It's one thing if baby boomers who've been Martha Stewart fans for years embrace her new line of products being rolled out exclusively at Macy's stores.
But when a third of the brides who registered at the department store chain in July chose Ms. Stewart's intricately layered bedding ensembles, exquisitely coordinated towels and clever kitchen gadgets, that gives officials hope the new brand is reaching a younger audience, too.
"It's really encompassing a wide range of customers," said Rick Deverts, regional merchandise manager for Macy's home department, as he lead a tour yesterday through the highlights of Ms. Stewart's new 2,000-piece line on display at the chain's Ross Park Mall store.
As usual, Ms. Stewart is on top of the latest trend with her most recent business venture. The launch, which is the biggest brand introduction in the history of now-bigger-than-ever Macy's, comes as retailers are rapidly adopting, birthing and even abandoning brand names to set themselves apart.
Brand exclusivity was seen as one of the great lessons of the department store sales slide of years past. Critics noted that all too often competitors carried the same brands and the same styles. Too often consumers either looked for the cheapest shirt or went into the mall in search of a specialty store offering something different.

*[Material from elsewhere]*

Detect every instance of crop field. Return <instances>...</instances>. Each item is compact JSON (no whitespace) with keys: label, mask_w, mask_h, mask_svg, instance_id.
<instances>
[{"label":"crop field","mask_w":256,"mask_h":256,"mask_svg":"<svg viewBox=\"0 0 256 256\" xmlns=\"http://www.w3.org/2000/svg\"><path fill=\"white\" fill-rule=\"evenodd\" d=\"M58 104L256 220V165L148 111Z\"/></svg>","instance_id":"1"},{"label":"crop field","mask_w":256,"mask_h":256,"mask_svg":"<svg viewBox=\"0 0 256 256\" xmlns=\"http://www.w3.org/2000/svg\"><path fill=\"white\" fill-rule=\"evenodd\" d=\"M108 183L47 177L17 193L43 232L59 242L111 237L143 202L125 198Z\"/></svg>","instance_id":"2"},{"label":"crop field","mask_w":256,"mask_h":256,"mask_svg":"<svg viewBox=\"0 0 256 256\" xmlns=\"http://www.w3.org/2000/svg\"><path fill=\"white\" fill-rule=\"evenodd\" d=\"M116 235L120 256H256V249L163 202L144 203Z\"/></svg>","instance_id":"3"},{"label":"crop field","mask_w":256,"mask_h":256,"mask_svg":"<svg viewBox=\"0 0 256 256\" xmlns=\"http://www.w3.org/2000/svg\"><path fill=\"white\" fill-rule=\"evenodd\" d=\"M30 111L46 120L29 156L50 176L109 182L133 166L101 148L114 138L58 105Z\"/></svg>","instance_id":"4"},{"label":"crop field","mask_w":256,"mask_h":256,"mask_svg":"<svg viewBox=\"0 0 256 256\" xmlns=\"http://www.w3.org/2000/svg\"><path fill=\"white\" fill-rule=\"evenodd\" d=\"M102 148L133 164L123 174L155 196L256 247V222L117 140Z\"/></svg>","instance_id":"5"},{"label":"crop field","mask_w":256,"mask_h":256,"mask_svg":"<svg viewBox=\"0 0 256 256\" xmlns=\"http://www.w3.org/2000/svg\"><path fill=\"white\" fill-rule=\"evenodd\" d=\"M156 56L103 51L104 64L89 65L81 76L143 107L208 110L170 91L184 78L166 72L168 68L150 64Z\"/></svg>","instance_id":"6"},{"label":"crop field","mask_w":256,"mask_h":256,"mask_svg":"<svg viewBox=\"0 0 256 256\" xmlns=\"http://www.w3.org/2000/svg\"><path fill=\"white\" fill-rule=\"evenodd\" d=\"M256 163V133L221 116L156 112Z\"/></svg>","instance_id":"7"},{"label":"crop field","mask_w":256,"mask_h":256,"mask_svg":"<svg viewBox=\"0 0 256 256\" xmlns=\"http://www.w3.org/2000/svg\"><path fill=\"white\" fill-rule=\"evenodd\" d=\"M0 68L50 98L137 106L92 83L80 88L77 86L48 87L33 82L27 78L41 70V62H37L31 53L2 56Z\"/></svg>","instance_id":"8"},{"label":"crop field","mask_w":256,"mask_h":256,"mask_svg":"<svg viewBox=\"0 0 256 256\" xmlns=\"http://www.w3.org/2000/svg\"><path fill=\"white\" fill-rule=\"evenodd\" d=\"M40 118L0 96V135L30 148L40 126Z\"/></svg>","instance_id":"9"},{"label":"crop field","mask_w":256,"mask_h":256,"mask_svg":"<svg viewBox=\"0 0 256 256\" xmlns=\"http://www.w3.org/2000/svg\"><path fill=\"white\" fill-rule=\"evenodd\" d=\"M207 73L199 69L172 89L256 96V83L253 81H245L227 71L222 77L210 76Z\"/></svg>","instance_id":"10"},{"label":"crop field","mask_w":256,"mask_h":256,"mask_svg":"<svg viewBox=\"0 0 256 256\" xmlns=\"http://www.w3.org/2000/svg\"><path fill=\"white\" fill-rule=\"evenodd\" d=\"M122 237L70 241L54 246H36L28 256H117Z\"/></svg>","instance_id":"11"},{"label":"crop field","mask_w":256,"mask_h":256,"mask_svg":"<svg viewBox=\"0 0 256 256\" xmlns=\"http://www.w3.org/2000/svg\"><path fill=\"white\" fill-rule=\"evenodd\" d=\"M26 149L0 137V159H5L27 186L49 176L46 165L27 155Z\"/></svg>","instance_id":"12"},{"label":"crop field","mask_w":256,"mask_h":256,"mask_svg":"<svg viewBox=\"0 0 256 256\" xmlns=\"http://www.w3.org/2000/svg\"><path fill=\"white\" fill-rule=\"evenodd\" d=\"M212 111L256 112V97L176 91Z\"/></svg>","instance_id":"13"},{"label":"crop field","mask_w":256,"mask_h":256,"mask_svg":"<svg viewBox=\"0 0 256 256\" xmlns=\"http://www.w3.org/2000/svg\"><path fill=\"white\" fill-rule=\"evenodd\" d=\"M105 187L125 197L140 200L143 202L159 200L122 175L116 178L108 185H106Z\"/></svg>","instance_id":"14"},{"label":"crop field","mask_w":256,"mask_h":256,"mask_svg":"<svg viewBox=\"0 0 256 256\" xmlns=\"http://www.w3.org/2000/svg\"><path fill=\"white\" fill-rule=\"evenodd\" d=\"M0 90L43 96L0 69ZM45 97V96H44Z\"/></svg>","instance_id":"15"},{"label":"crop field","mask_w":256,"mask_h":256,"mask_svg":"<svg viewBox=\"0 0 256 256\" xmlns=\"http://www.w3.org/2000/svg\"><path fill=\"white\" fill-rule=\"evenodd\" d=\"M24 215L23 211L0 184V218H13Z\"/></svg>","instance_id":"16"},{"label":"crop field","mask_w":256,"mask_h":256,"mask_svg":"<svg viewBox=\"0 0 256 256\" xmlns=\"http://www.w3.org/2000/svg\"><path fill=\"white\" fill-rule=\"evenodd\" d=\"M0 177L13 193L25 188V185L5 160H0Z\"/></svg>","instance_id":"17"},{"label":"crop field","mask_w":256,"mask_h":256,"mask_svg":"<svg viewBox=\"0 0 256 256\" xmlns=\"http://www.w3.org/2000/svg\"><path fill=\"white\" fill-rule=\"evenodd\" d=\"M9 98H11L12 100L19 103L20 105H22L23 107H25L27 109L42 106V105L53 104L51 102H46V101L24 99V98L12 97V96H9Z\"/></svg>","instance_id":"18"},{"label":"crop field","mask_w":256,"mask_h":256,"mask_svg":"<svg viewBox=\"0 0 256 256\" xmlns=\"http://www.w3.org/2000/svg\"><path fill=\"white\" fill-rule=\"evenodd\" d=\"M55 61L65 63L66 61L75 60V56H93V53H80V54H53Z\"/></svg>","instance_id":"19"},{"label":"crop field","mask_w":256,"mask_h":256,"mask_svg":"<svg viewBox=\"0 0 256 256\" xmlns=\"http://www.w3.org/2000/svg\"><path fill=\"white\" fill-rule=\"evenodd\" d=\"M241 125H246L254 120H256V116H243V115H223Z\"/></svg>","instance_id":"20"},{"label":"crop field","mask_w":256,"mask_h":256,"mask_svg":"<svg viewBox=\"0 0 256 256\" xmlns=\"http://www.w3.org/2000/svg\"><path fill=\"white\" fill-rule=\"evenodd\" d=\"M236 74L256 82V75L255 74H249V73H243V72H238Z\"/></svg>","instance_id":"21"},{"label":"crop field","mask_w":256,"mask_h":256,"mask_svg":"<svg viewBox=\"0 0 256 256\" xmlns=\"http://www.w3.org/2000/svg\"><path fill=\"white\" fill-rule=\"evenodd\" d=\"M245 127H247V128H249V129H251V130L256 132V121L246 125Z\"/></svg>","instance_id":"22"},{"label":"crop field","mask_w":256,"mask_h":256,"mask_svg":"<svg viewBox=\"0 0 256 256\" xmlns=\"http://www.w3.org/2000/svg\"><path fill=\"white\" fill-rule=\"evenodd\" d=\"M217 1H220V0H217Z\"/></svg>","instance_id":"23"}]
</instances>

Many thought Macy's came out on top of rival May Department Stores, which it acquired two years ago, because it learned the lesson of carrying exclusive lines before the other guy did.
Lately the trend hasn't been just about adding private label brands, those in-house lines that tend to be more profitable for retailers because they're not sharing the proceeds with another company. Of particular interest are brands that, like the new Martha Stewart line, carry a widely recognized name.
Such exclusive lines ride the fast track to consumer acceptance without requiring months or years of building an identity.
As Dick's Sporting Goods Chairman Edward Stack explained to an analyst this week, so-called "private brands" are more recognizable than "private label brands." For example, a recent licensing deal to use the Field & Stream brand on an expanded outdoor line should pay off quickly for the Findlay sporting goods chain because consumers will recognize the name.
Dick's also has a deal to be the exclusive retailer for baseball products carrying the established Adidas name and Mr. Stack confirmed his team is scouting for more opportunities. "We are looking at a couple of other ones," he said, declining to give more detail.
Next spring, J.C. Penney is planning its largest ever brand launch -- a new exclusive line called American Living being done in conjunction with Polo Ralph Lauren that will involve clothing, home goods and accessories. Earlier brand introductions brought in names such as Chris Madden and Nicole Miller.
Next month, Kohl's should roll out its new Simply Vera by Vera Wang and Food Network lines, following launches earlier this year of Tony Hawk shoes, Elle women's apparel, Casa Cristina home furnishings line and Daisy Fuentes collections.
Even Bon-Ton Stores, a smaller department store operator based in York, got in on the act earlier this year announcing an exclusive KN Karen Neuburger line of home goods. Retailers' push to carry exclusive brands has put pressure on vendors, many of whom could once count on supplying the same popular lines to competing stores.
Polo Ralph Lauren, for one, has adapted by moving on several fronts. In addition to the American Living brand planned exclusively for Penney's, the company this year launched Chaps Home with Kohl's. Meanwhile, its namesake brand is still found in Macy's stores and the company has opened more of its own specialty stores.
Liz Claiborne Inc. created two lines for Penney -- Liz & Co. as well as Concepts by Claiborne -- that might help offset reduced orders from traditional department store customers.
Still, Liz Claiborne is considering divesting a number of brands, including Dana Buchman, Ellen Tracy, Sigrid Olsen and Tint. The industry has already seen a number of brands changing hands among various players.
Macy's, which trimmed a number of private label lines after acquiring Kaufmann's parent May, might even consider becoming a brand buyer. "Obviously, it would be wrong of us to ignore what's happening," said Karen Hoguet, the retailer's chief financial officer, in a recent conference call to discuss earnings.
For the next few weeks, the department store's attention will be focused on the $35.99 sets of Euro pillows, the $24.99 stainless steel cocktail shakers and the $9.99 sugar cookie mixes that are all part of the new Martha Stewart Collection. A national advertising campaign is scheduled to launch in September.
Mr. Deverts hasn't had questions yet from customers confused by the connection with Kmart, where the home celebrity has had a line of merchandise for years -- although sales declined there in the second quarter.
Macy's officials hope consumers find something new in their collection, which draws from styles in Ms. Stewart's home and personal interests.
The leaf green towels, for example, are the celebrity's favorite color -- and meet her exacting specifications. Mr. Deverts said Macy's had to try more than once to get the absorbency right. "It's truly a collaboration."